The Saudis and Emiratis, said Andrew Bowen, a visiting fellow at the conservati­ve American Enterprise Institute, “saw this as a key moment after Trump’s visit to bring Qatar to heel”. According to a leading Emirati journalist, officials in Abu Dhabi want to extract huge concession­s from Doha, including the shuttering of Qatari media outlets abroad and the abandoning of Qatar’s independen­t foreign policy.

What’s at stake?

It’s hard to gauge what happens next. Two GCC countries caught in the middle of the spat — Oman and Kuwait — may try to exert what limited clout they have to push for a compromise. The US could do so as well, given that the sprawling alUdeid air base on Qatari soil is a pivotal staging ground for US counterter­ror operations. Beyond US support, Qatar has significan­t fiscal reserves, retains the political support of the Turkish Government and is a key energy partner for countries like Russia and China. The Saudis and Emiratis may realise that isolating Qatar is no easy feat.
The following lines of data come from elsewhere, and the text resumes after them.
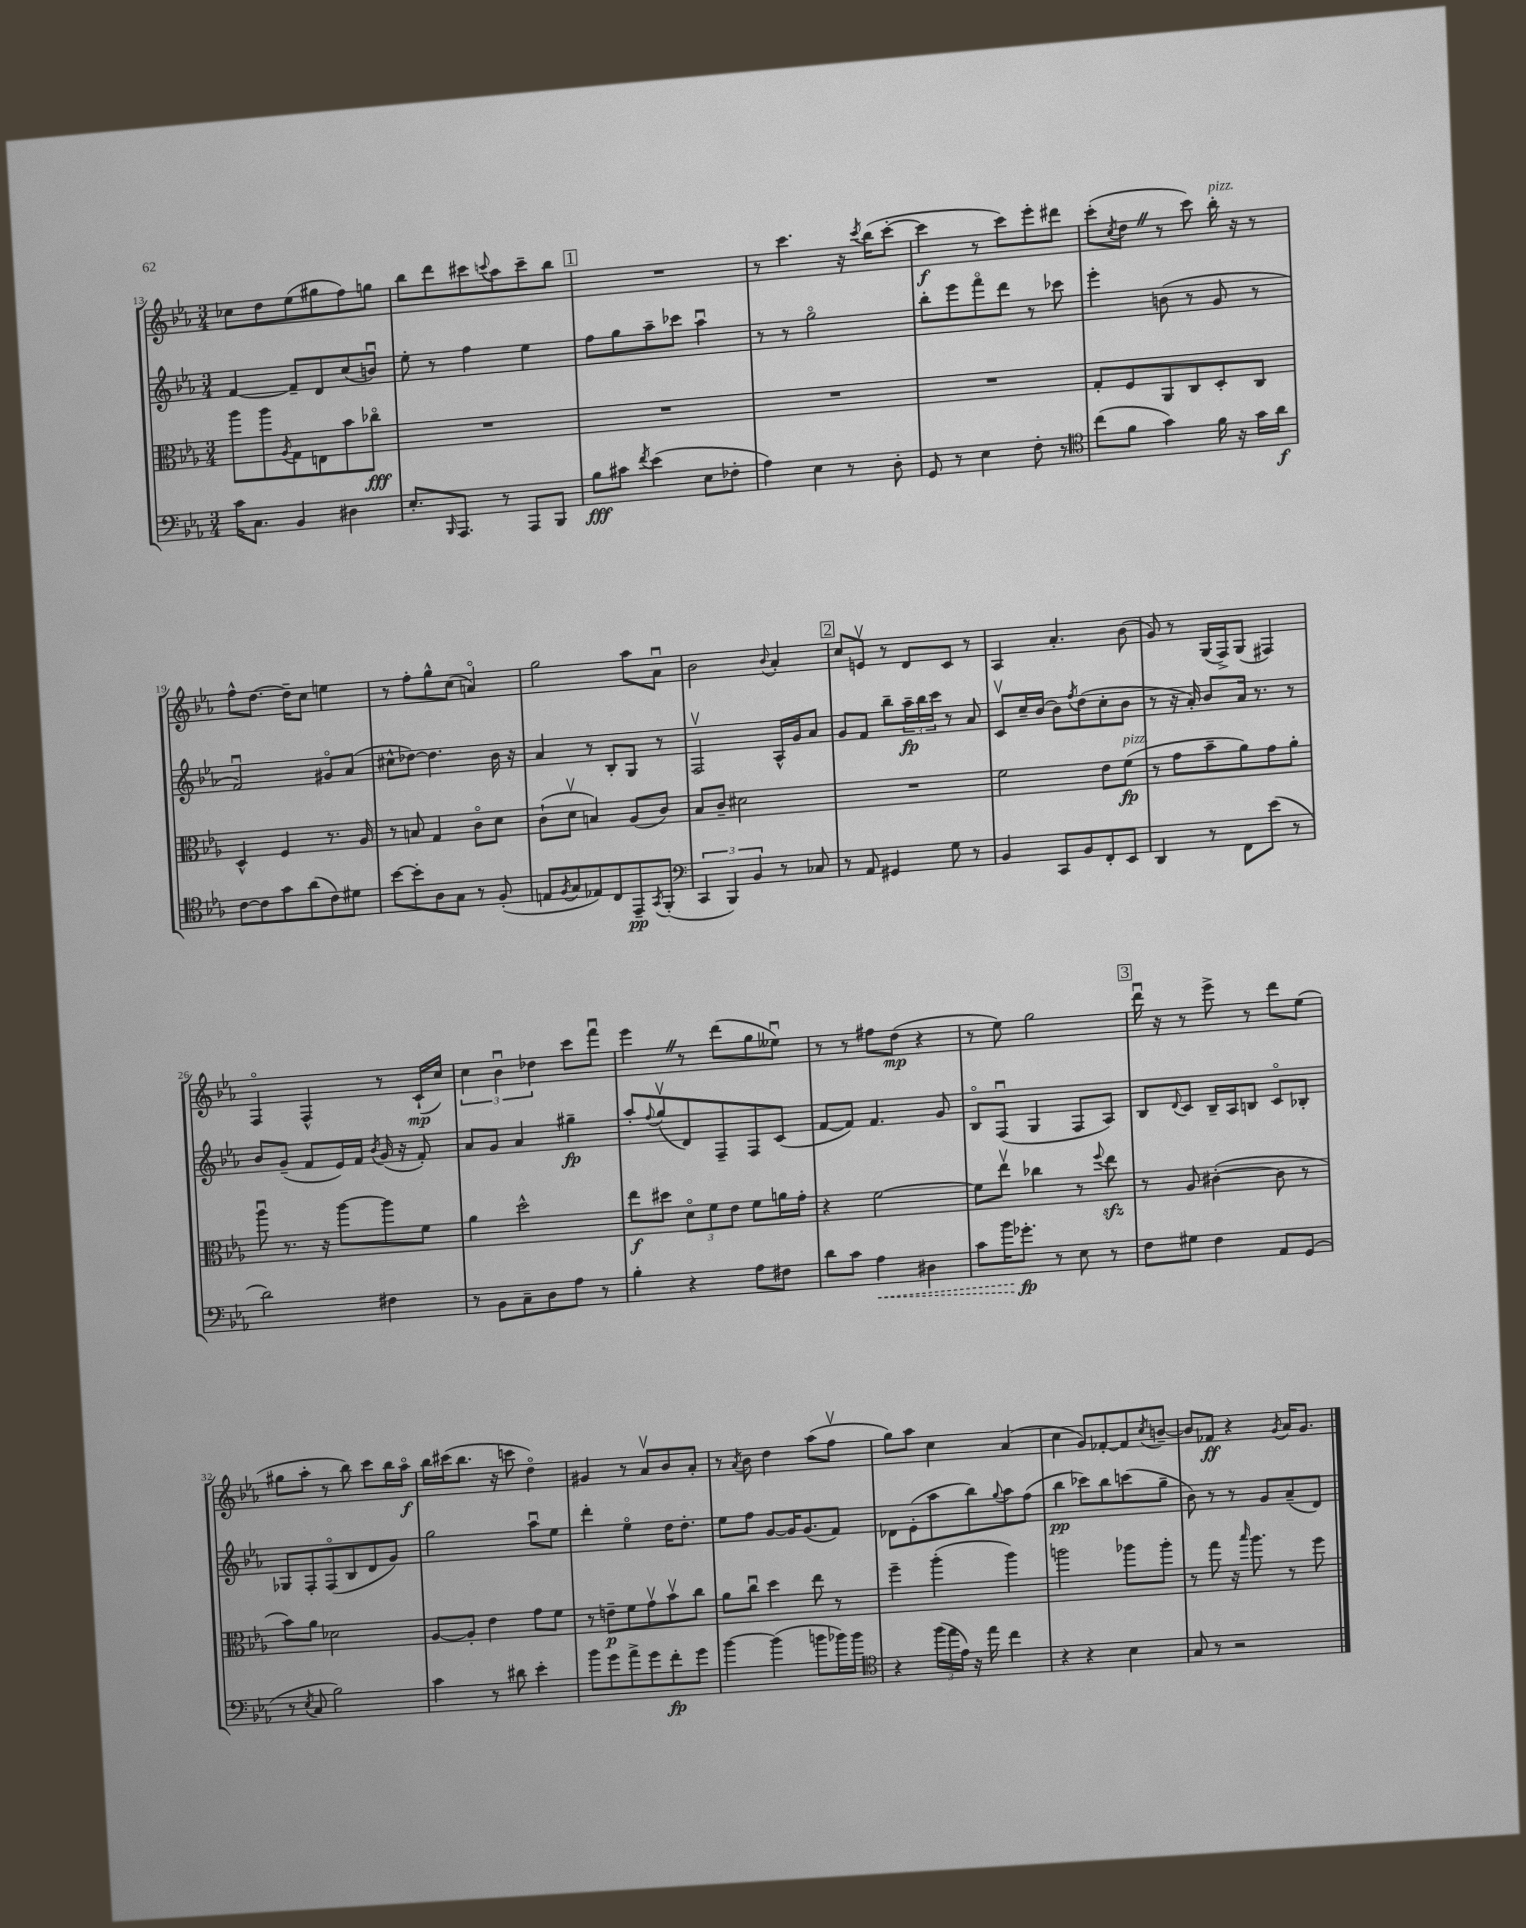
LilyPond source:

<<
\new StaffGroup <<
\new Staff = "s0" {
    \clef treble \key ees \major \numericTimeSignature \time 3/4
    ces''8 d''8 ees''8( gis''8 f''8) g''8 |
    bes''8 d'''8 cis'''8 \appoggiatura { c'''8 } aes''8 c'''8-- bes''8 |
    \mark \markup { \box "1" } R2. |
    r8 c'''4. r16 \acciaccatura { c'''8 } bes''16( c'''8~-. |
    c'''4\f r8 c'''8) ees'''8-. dis'''8 |
    c'''8-.( \acciaccatura { c''8 } d''8 \once \override BreathingSign.text = \markup { \musicglyph "scripts.caesura.straight" } \breathe r8 c'''8) bes''16-.^\markup { \italic "pizz." } r16 r8 |
    f''8-^ d''8.~ d''16-- c''8 e''4 |
    r8 f''8-. g''8-^ c''8( a'4\flageolet) |
    g''2 aes''8 aes'8\downbow |
    bes'2 \appoggiatura { bes'8 } aes'4-. |
    \mark \markup { \box "2" } c''8 e'8\upbow r8 d'8 c'8 r8 |
    aes4 aes'4.-. bes'8( |
    g'8) r8 g16( f16->) g8( fis4) |
    f4\flageolet f4-^ r8 c'16-!\mp( c''16) |
    \tuplet 3/2 { c''4 bes'4\downbow des''4 } c'''8 f'''8\downbow |
    ees'''4 \once \override BreathingSign.text = \markup { \musicglyph "scripts.caesura.straight" } \breathe r8 d'''8( g''8 eeses''8\downbow) |
    r8 r8 fis''8 d''8\mp( r4 |
    r8 ees''8) g''2 |
    \mark \markup { \box "3" } d'''16\downbow r16 r8 ees'''8-> r8 d'''8 ees''8( |
    gis''8 aes''8-. r8 bes''8) c'''8 bes''16 aes''16\flageolet\f |
    bes''16 cis'''16( bes''8. r16 c'''8 d''4\flageolet) |
    gis'4 r8 aes'8\upbow bes'8 aes'8-. |
    r8 \acciaccatura { aes'8 } bes'8 d''4 aes''8( f''8\upbow |
    g''8) aes''8 c''4 aes'4( |
    c''4 g'8) fes'8~-. fes'8 \acciaccatura { c''8 } b'8~-- |
    b'8 fes'8\ff r4 \acciaccatura { g'8 } aes'16 g'8. \bar "|." |
}
\new Staff = "s1" {
    \clef treble \key ees \major \numericTimeSignature \time 3/4
    f'4~ f'8-- d'8 c''8( b'8\downbow) |
    ees''8-. r8 f''4 ees''4 |
    \mark \markup { \box "1" } f''8 g''8 aes''8-- ces'''8 aes''4\downbow |
    r8 r8 g''2\flageolet |
    bes''8-. ees'''8 f'''8\flageolet d'''8 r8 ces'''8 |
    ees'''4-. b'8( r8 g'8 r8 |
    f'2\downbow) gis'8\flageolet aes'8( |
    cis''8-^ des''8~) des''4. bes'16 r16 |
    aes'4 r8 bes8-. g8 r8 |
    f2\upbow aes16-^ g'16 aes'8 |
    \mark \markup { \box "2" } g'8 f'8 bes''8-- \tuplet 3/2 { aes''16--\fp bes''16 c'''16 } r8 aes'8 |
    c'8\upbow c''16-- bes'16( bes'8) \acciaccatura { f''8 } d''8( c''8-. bes'8 |
    r8 r16 aes'16-.) bes'8 aes'16 r8. r8 |
    bes'8 g'8--( f'8 ees'16) f'16 \acciaccatura { bes'8 } g'16( r16 f'8-.) |
    aes'8 g'8 aes'4 gis''4--\fp |
    aes''8-. \appoggiatura { f''8 } g''8\upbow( d'8) f8-- f8 c'8( |
    f'8~ f'8) f'4. g'8 |
    bes8\flageolet f8\downbow( g4 f8 aes8) |
    \mark \markup { \box "3" } bes8 \appoggiatura { d'8 } c'8 bes16-- aes16 b8 c'8\flageolet bes8-. |
    ges8 f8-. f8\flageolet( bes8 d'8 g'8) |
    g''2 aes''8\downbow ees''8 |
    d'''4-. ees''4\flageolet d''16 d''8.-. |
    ees''8 f''8 g'8~ g'16 g'8.( f'8) |
    des'8 ees'8-.( aes''8 bes''8) \appoggiatura { g''8 } aes''8 f''8( |
    bes''4\pp ces'''8) bes''8 c'''8( g''8-- |
    bes'8) r8 r8 g'8 aes'8--( d'8) \bar "|." |
}
\new Staff = "s2" {
    \clef alto \key ees \major \numericTimeSignature \time 3/4
    aes''8 aes''8 \acciaccatura { aes8 } g8 e8 bes'8 ces''8\flageolet\fff |
    R2. |
    \mark \markup { \box "1" } R2. |
    R2. |
    R2. |
    g8-. f8 aes,8 c8 d8-. c8 |
    d4-^ f4 r8. aes16 |
    r8 b8 g4 c'8\flageolet d'8 |
    c'8-!( d'8\upbow b4) aes8( c'8) |
    bes8 c'8-- dis'2 |
    \mark \markup { \box "2" } R2. |
    f'2 ees'8 f'8\fp^\markup { \italic "pizz." }( |
    r8 g'8 bes'8-- aes'8) g'8 aes'8-. |
    aes''8\downbow r8. r16 aes''8~ aes''8 f'8 |
    aes'4 d''2-^ |
    ees''8\f dis''8 \tuplet 3/2 { d'8\flageolet f'8 ees'8 } f'8 a'16 g'16-. |
    r4 f'2~ |
    f'8 ees''8\upbow ces''4 r8 \appoggiatura { f''8 } ees''8\sfz |
    \mark \markup { \box "3" } r8 aes8 cis'4~-.( cis'8 r8 |
    bes'8) aes'8 des'2 |
    aes8~ aes8-. ees'4 g'8 f'8 |
    r8 e'8--\p f'8 g'8\upbow bes'8\upbow c''8 |
    aes'8 c''8\downbow d''4 ees''8 r8 |
    f''4-- aes''4-.( aes''4) |
    a''2 aes''8 aes''8-. |
    r8 g''8 r16 \grace { bes''16 } aes''8. r8 f''8 \bar "|." |
}
\new Staff = "s3" {
    \clef bass \key ees \major \numericTimeSignature \time 3/4
    c'16 c8. bes,4 dis4 |
    ees8.-. \grace { bes,,16 } aes,,8. r8 aes,,8 bes,,8 |
    \mark \markup { \box "1" } bes8\fff cis'8 \acciaccatura { f'8 } ees'4( ees8 fes8-. |
    aes4) ees4 r8 d8-. |
    g,8 r8 ees4 f8-. r8 |
    \clef tenor c''8( f'8 g'4) f'16 r16 g'16 aes'16\f |
    c'8~ c'8 g'8 aes'8( c'8) dis'8 |
    bes'8~ bes'8-. aes8 g8 r8 f8-.( |
    e8 \acciaccatura { f8 } g8 ees8) c8 ees,8--\pp \acciaccatura { g,8 } f,8-.( |
    \clef bass \tuplet 3/2 { c,4 bes,,4) bes,4 } r8 ces8 |
    \mark \markup { \box "2" } r8 aes,8 gis,4 g8 r8 |
    bes,4 c,8 bes,8 f,8-. ees,8 |
    d,4 r8 f,8 ees'8( r8 |
    d'2) fis4 |
    r8 bes,8 c8-- d8 aes8 r8 |
    bes4-. r4 aes8 fis8 |
    d'8 c'8 \once \override Hairpin.style = #'dashed-line aes4\< dis4 |
    c'8 bes'16 ges'8.-.\fp\! r8 ees8 r8 |
    \mark \markup { \box "3" } f8 gis8 f4 aes,8 g,8( |
    r8 \acciaccatura { ees8 } c8 bes2) |
    c'4 r8 dis'8 ees'4-. |
    bes'8 g'8 aes'8-> g'8 f'8-.\fp g'8 |
    bes'4~ bes'4( b'8 bes'16) bes'16 |
    \clef tenor r4 \tuplet 3/2 { f''16( ees''16 ees'16) } r16 ees''16 c''4 |
    r4 r4 bes4 |
    g8 r8 r2 \bar "|." |
}
>>
>>
\layout { \context { \Score currentBarNumber = #13 } }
“They think they can strangle Qatar and get it to capitulate,” said Theodore Karasik, a senior analyst at Gulf State Analytics, to BuzzFeed News. “This could backfire on them completely. The number one problem is that it will force Qatar to seek new security partnershi­ps with Turkey. Doha can also turn to Iran.”

“I do worry that they’re going to misjudge each other’s positions, which could lead to this conflict taking a little bit longer to play out,” Bowen told the Washington Post.

The spat also dramatises the complexity of the divisions in the Middle East, which commentato­rs in the US often try to reduce to a simple binary between a Sunni Arab-bloc led by Saudi Arabia and Shia Iran.

“The tension between Qatar and its neighbours shows that the old geopolitic­al lines can no longer explain the Middle East,” wrote Hassan.

It remains to be seen how Trump, who exulted in his grand, lavish reception in Riyadh, will reckon with this challenge. After all, the White House insisted the President had “united the entire Muslim world in a way that it really hasn’t been in many years”, as one Trump aide put it last month. This week’s events show how laughably false that assertion was.